Was heißt das jetzt? Die Essener Forscher meinen, dass viele Autobesitzer ihr Auto abstoßen würden, wenn sie nur wüssten, wie teuer sie der Wagen zu stehen kommt. Mehr als 17 Millionen Autos könnten dann von den deutschen Straßen verschwinden, rechnen sie vor. Andere Mobilitätsforscher widersprechen ihnen in diesem Punkt vehement. Das Autofahren sei für viele Leute keine Frage des Preises, sondern habe viel mit Kultur zu tun. Und mit Bequemlichkeit. Der Wert eines Wagens übersteige dadurch schnell die rechnerischen Kosten.

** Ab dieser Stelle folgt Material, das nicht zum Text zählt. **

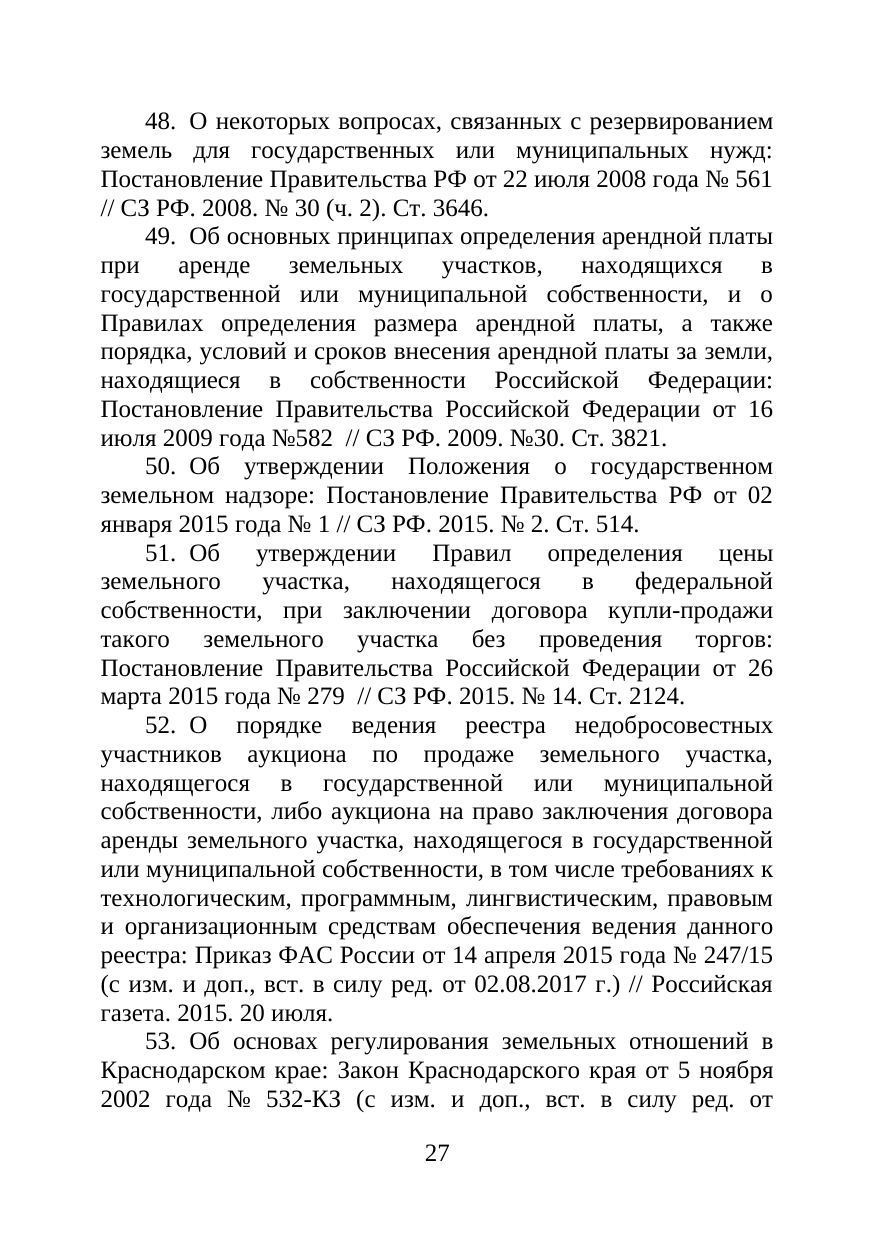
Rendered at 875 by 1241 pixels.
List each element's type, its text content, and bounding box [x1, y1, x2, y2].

list Об утверждении Правил определения цены земельного участка, находящегося в федеральной собственности, при заключении договора купли-продажи такого земельного участка без проведения торгов: Постановление Правительства Российской Федерации от 26 марта 2015 года № 279 // СЗ РФ. 2015. № 14. Ст. 2124. [100, 538, 774, 710]
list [100, 1026, 774, 1113]
list О порядке ведения реестра недобросовестных участников аукциона по продаже земельного участка, находящегося в государственной или муниципальной собственности, либо аукциона на право заключения договора аренды земельного участка, находящегося в государственной или муниципальной собственности, в том числе требованиях к технологическим, программным, лингвистическим, правовым и организационным средствам обеспечения ведения данного реестра: Приказ ФАС России от 14 апреля 2015 года № 247/15 (с изм. и доп., вст. в силу ред. от 02.08.2017 г.) // Российская газета. 2015. 20 июля. [100, 710, 774, 1026]
list Об утверждении Положения о государственном земельном надзоре: Постановление Правительства РФ от 02 января 2015 года № 1 // СЗ РФ. 2015. № 2. Ст. 514. [100, 451, 774, 538]
list Об основных принципах определения арендной платы при аренде земельных участков, находящихся в государственной или муниципальной собственности, и о Правилах определения размера арендной платы, а также порядка, условий и сроков внесения арендной платы за земли, находящиеся в собственности Российской Федерации: Постановление Правительства Российской Федерации от 16 июля 2009 года №582 // СЗ РФ. 2009. №30. Ст. 3821. [100, 221, 774, 451]
list О некоторых вопросах, связанных с резервированием земель для государственных или муниципальных нужд: Постановление Правительства РФ от 22 июля 2008 года № 561 // СЗ РФ. 2008. № 30 (ч. 2). Ст. 3646. [100, 106, 774, 221]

Ein Autofahrer lasse sich mit Zahlen nicht mal eben von seiner Gewohnheit abbringen.
 
Stefan Gössling, Jessica Kees und Todd Litman wiederum finden, dass man die hohen und noch dazu ungerecht verteilten Gesamtkosten des Autofahrens nicht einfach so hinnehmen könne. Jeder fünfte Haushalt in Deutschland habe kein Auto, aber alle bezahlten für das Autofahren, so die drei Forscher. Die meisten Haushalte mit niedrigem und viele mit mittlerem Einkommen würden dadurch geschädigt, dass die Politik das Auto gegenüber erschwinglicheren und effizienteren Verkehrsmitteln bevorzuge. “Eine solche Politik zwingt viele Haushalte dazu, mehr Fahrzeuge zu besitzen, als sie sich leisten können, und verursacht hohe externe Kosten, gerade für Menschen, die zu Fuß gehen, mit dem Fahrrad fahren oder den öffentlichen Nahverkehr nutzen.”
 
 
 
Literatur:
S. Gössling, J. Kees, T. Litman: The lifetime cost of driving a car. Ecological Economics, 194 (2022), 107335.
M. A. Andor, A. Gerster, K.T. Gillingham, M. Horvath: Running a Car costs much more than people think – stalling the uptake of green travel, Nature, 580 (2020), pp. 453-455.